The Chapel was the dream of John Roser, father of Charles Roser, one of Anna Maria Island’s early land development partners. While staying at the Roser family cottage on Pine Avenue (now the home of Sato Realty), the elder Mr. Roser dreamed of building a chapel to commemorate the life of his late wife, Caroline. Roser’s dream was for a chapel open to all people of Anna Maria Island, residents and visitors alike. It would be a place of worship, prayer, and Christian learning for children and adults.
The Chapel

By the Spring of 1913, the chapel had been designed, constructed, dedicated, and open for use by anyone who wished to do so. With funds provided by Charles Roser and with Capt. Mitch Davis as builder, the John and Caroline Roser Memorial Chapel was constructed and donated to the people of Anna Maria Island, with the stipulation that it should always be the community’s church, not that of any particular religious denomination.
Our Story

Charles Roser was a successful businessman and philanthropist, whose generosity is a lasting benefit to coastal Florida. A substantial part of Mr. Roser’s wealth came from success in the confectionery business, and he is credited by many as inventor of the Fig Newton. Sale to the National Biscuit Company (NABISCO) of his recipe and his process for machinery to extrude cookie dough with jam filling is said to be the basis of the fortune that funded Roser Memorial Chapel. Nabisco doesn’t remember the Fig Newton history in this same way, but it’s our story, and we’re sticking to it!
Roser Memorial Chapel

More than century after it first began, our beloved Chapel still stands, welcoming all who will enter for a time of peace, and closer contact with the ever living, ever loving God of all the ages and of each new day. Who could count the host of heartfelt prayers, the billows of joy and the mountains of sorrow shared in that sacred space? Who could picture the faces or recognize the voices or remember the names of all who walked through the doors?
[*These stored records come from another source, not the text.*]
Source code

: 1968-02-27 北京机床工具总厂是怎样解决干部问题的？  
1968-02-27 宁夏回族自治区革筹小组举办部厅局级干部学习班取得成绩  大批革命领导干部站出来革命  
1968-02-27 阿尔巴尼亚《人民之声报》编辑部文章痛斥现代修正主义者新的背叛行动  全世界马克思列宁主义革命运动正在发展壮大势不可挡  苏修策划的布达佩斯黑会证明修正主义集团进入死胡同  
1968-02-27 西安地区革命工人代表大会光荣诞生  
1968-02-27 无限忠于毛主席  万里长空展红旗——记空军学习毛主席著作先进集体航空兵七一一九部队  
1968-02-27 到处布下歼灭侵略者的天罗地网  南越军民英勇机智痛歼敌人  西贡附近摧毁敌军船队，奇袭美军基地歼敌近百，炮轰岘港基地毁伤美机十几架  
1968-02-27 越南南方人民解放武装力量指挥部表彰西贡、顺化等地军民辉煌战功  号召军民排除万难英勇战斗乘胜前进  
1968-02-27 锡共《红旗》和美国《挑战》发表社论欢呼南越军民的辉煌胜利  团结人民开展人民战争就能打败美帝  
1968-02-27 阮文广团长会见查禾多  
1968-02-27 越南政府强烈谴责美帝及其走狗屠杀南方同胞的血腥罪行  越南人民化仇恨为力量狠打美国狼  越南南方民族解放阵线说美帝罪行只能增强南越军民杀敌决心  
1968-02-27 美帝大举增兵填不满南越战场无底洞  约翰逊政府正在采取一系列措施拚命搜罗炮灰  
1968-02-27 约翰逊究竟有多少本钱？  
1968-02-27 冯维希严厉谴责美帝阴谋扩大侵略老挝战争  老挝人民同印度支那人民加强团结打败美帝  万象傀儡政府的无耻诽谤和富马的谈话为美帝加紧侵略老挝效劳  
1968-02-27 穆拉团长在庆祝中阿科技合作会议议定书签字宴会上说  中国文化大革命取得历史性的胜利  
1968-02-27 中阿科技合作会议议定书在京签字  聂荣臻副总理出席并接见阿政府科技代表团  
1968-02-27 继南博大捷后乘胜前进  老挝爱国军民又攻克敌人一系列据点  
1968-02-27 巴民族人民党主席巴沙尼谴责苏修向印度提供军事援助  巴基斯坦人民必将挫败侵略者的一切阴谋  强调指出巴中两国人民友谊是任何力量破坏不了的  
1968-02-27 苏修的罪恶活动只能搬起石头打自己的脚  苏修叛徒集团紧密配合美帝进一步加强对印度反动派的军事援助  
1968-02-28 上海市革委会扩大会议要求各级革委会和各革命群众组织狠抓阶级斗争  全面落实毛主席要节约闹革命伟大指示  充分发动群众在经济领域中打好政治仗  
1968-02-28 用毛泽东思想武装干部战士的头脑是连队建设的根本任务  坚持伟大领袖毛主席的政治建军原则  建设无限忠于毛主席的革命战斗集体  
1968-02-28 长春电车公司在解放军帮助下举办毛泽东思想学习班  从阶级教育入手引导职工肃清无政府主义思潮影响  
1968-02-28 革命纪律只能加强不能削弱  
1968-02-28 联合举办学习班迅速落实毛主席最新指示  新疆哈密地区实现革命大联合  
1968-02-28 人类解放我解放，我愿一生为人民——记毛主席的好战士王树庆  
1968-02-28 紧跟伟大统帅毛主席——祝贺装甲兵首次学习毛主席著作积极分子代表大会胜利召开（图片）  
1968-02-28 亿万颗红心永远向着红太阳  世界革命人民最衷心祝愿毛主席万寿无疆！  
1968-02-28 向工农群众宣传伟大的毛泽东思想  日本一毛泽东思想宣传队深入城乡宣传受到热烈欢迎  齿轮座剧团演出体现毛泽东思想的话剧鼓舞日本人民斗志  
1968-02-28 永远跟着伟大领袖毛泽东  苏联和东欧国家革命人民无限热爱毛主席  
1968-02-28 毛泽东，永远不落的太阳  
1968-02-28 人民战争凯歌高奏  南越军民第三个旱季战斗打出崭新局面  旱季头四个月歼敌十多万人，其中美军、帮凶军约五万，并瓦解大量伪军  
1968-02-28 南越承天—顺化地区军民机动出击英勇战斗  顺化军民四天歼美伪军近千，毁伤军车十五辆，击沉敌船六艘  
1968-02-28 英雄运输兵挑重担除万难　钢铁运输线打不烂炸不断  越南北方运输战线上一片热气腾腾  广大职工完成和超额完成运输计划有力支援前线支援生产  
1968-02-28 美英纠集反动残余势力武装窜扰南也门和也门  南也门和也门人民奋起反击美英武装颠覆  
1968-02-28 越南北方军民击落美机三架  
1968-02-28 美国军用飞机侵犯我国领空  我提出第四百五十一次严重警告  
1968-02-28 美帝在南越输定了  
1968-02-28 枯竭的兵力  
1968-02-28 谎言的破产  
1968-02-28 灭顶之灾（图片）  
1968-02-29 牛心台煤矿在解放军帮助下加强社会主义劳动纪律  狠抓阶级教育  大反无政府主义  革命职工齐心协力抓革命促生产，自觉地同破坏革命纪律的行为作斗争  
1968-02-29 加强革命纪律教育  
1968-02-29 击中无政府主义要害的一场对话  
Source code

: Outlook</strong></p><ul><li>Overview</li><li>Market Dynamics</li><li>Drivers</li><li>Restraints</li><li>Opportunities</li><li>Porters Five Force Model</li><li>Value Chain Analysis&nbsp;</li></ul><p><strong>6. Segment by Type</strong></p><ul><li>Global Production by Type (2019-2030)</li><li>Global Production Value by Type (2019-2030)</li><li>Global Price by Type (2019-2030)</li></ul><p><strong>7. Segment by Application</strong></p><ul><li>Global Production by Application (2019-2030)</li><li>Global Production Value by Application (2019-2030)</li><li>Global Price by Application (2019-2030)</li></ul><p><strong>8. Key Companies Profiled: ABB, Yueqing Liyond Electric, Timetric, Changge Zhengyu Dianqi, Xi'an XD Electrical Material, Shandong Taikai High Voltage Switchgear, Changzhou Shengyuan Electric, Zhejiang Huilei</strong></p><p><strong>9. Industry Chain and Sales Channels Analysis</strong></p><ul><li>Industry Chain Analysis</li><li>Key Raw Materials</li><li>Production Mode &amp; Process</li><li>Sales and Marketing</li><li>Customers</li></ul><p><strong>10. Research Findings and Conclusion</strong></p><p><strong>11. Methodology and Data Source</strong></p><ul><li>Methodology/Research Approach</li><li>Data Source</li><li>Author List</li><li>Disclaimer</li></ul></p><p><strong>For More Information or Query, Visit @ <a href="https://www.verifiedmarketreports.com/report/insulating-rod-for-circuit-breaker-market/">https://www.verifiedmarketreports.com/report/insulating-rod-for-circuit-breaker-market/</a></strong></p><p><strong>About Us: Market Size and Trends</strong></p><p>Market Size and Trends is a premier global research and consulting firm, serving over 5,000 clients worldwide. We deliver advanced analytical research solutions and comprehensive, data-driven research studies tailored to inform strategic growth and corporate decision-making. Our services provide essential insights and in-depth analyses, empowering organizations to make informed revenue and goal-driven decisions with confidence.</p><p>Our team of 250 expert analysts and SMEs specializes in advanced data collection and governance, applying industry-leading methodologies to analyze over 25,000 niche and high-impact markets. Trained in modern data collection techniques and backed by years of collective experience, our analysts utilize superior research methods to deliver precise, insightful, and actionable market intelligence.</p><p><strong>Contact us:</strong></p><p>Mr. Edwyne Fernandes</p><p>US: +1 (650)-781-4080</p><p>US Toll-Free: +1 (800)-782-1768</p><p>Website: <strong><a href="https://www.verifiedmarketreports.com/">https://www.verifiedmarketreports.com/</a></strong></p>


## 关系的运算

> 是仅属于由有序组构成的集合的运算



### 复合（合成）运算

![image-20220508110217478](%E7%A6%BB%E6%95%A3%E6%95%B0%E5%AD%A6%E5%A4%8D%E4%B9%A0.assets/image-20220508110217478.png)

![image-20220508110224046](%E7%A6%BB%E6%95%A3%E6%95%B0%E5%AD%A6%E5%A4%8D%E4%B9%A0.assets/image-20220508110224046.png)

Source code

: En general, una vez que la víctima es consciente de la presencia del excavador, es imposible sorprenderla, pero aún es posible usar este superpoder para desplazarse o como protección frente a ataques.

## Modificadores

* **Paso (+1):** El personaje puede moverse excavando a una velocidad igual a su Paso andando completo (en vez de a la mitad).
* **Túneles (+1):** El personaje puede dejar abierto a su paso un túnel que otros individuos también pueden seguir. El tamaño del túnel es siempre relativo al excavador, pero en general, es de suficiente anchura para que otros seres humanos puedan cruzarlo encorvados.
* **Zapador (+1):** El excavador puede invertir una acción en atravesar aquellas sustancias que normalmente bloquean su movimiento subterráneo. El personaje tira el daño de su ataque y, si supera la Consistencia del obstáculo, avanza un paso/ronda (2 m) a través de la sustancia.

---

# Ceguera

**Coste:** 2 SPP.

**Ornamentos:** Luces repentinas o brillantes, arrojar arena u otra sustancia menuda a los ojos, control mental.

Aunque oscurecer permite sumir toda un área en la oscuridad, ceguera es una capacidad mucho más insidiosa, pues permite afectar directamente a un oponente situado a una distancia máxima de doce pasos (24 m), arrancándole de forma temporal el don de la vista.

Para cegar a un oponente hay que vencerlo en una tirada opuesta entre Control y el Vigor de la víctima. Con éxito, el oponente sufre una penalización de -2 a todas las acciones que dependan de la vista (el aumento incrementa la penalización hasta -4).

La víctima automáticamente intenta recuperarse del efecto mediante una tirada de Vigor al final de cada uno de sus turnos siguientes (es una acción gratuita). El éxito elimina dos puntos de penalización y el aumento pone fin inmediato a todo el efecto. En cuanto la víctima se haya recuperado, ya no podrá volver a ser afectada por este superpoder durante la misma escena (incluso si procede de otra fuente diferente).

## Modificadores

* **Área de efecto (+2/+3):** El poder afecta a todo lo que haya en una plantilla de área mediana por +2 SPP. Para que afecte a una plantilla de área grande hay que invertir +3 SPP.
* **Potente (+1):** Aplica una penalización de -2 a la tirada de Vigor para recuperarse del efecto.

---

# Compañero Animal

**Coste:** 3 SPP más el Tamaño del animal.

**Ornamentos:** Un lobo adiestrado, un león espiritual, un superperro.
No one could but God, and God does—every marriage, every child dedicated or baptized, every loved one committed to God’s everlasting arms by families, and friends gathered in that Chapel.

In the stillness of the Chapel, one can sometimes sense the continuing presence of the small group of early Anna Maria Island pioneers who came together to worship and to study the words and ways of the Christian faith. As they grew in spirit, they also grew in numbers and as their program of mission and ministry grew, so did their building. By the 1970s the numbers of people who gathered for worship each week so exceeded the capacity of even the expanded Chapel building that a new place to worship had to be built. The interior lines of the new building were inspired by the distinctive shape of the historic Chapel.
The larger 400 seat sanctuary now houses the congregation’s weekly worship, and even that capacity cannot accommodate the winter worship attendance without the addition of a second worship service on each Sunday of the season. All services are also broadcast for our growing online audience. Other buildings on the church campus now provide space for the church’s music ministry, community food pantry, thrift store, and storage garages. The church’s congregation now comes from Anna Maria Island and beyond. We trust that our founders would be greatly encouraged by the way that we are pursuing their original vision.